La sangre volvió a hervirme en las venas y tuve que hacer un esfuerzo sobrehumano para que aquella niña, que era inteligente y perspicaz, no me lo notara.

Pero cuando, poco después, volví a ver a Gloria, un invencible deseo de enfrentarme con ella me impulsó a arrastrarla, escaleras arriba, hacia un sombrío cuartucho, situado en una especie de torreón, donde yo había instalado mis utensilios de pintura y nadie entraba jamás. Sólo cuando cerré la puerta tras de mí, logró ella zafarse.

-Qué violencia -dijo entreabriendo la boca de la forma más sexy y soltándose el pelo que llevaba recogido con su sempiterno lápiz-. No imaginaba que pudieras ser tan vehemente.

Traté de mirarla con la mayor frialdad mientras ella, que obviamente había malentendido mis intenciones, avanzaba muy despacio hacia mí y, tratando de seducirme, se despojaba de la ancha camisa blanca y de la parte de arriba del biquini. No era, tal y como Betty y las otras repetían sin cesar, una mujer tan guapa, pero en movimiento resultaba de un irresistible atractivo.
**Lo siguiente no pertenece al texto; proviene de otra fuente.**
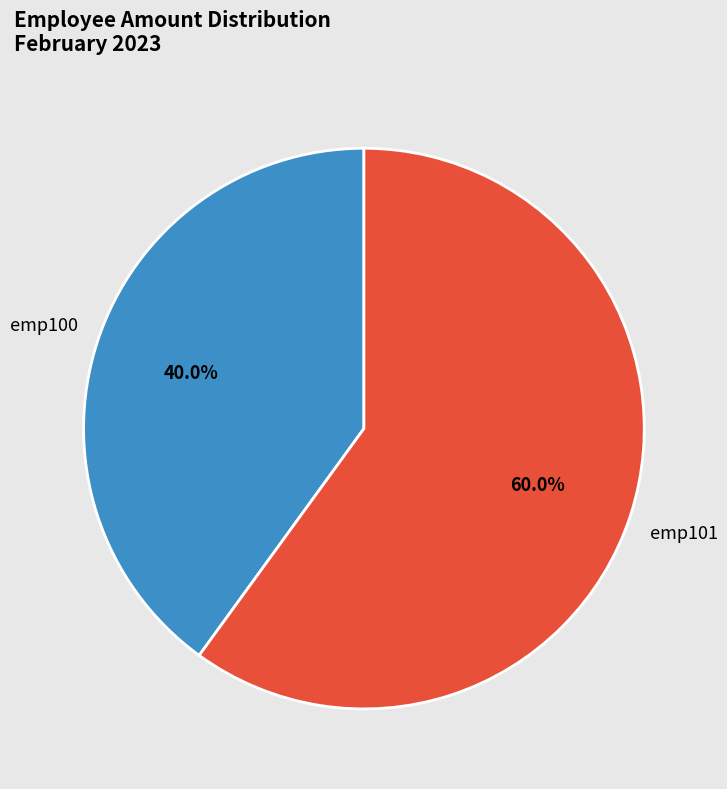

Which has a higher value, emp100 or emp101?

emp101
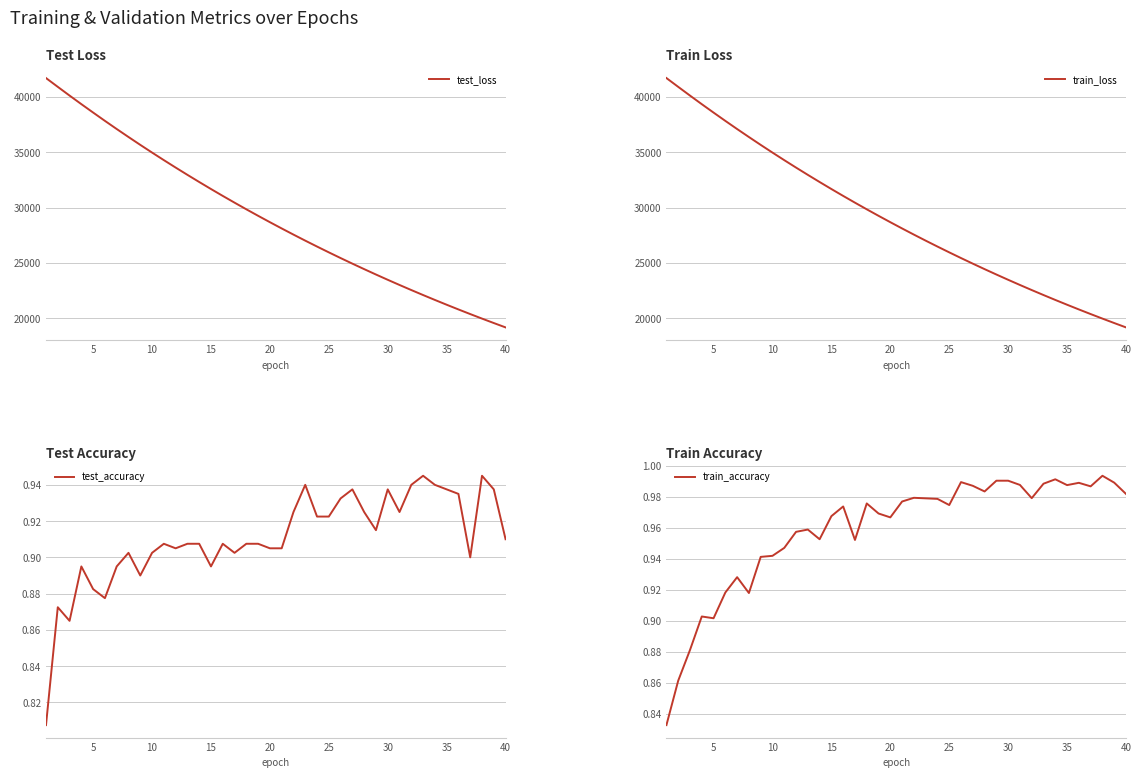

What is the highest value of the train_loss series?

41705.2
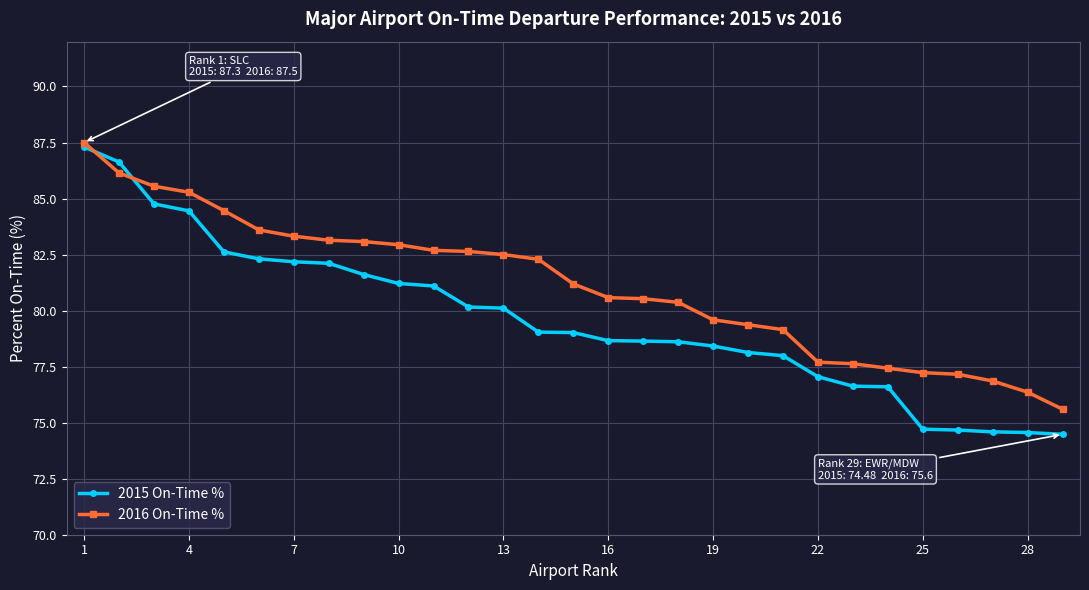

True or false: 2016 On-Time % and 2015 On-Time % cross at least once.

True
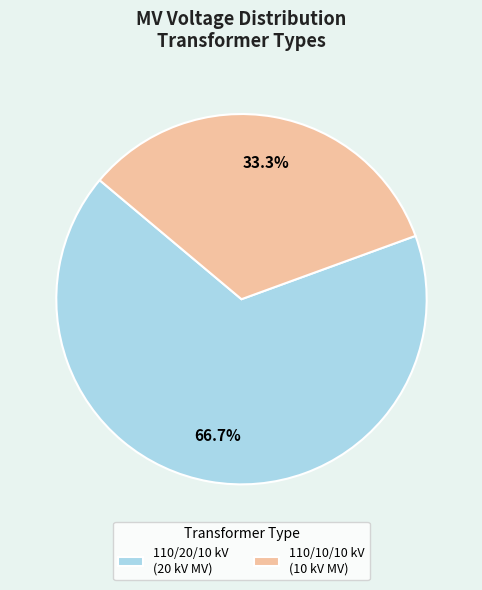

Count the number of slices in the pie.

2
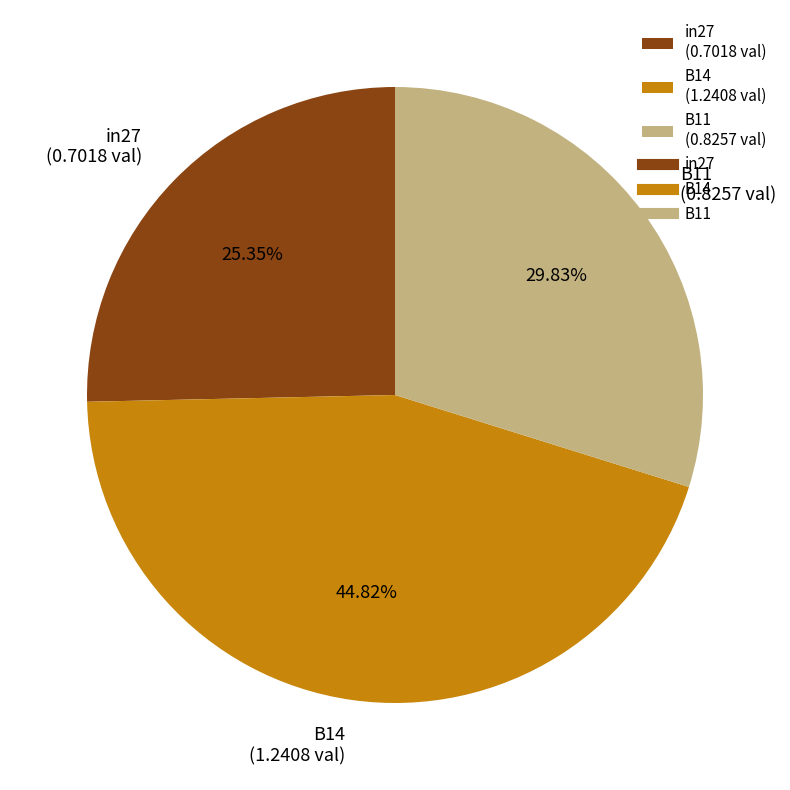

To the nearest percent, what is the difference between the largest and smallest slice percentages?

19%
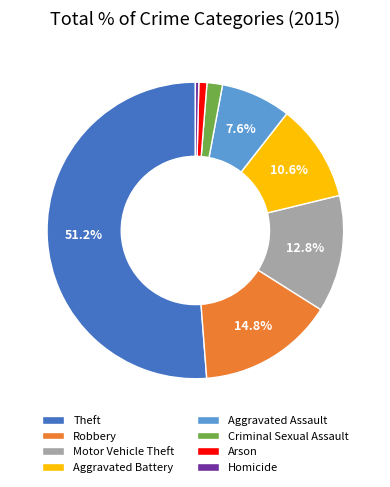

What percentage is NOT represented by Robbery?

85.2%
Imprimió un grácil contoneo a las caderas mientras sacudía de un lado a otro la cabeza y hacía ondear la rubia melena con una sonrisa resplandeciente y una mirada que parecía contener toda la luz y la vivacidad del mundo. Honestamente, no sé qué habría ocurrido allí si la puerta del cuartucho no se hubiera abierto de pronto y Betty no hubiera aparecido con una expresión de desconcierto primero y de furia después. Yo, desde luego, eché a correr detrás de ella después de su portazo.

-No ha pasado nada; no es lo que crees -me oí decir a mí mismo como miles de veces se han oído decir a sí mismos millares de maridos o de compañeros o de amantes. Y no me hizo falta ver la expresión de Betty para saber que aquello no tenía buena pinta.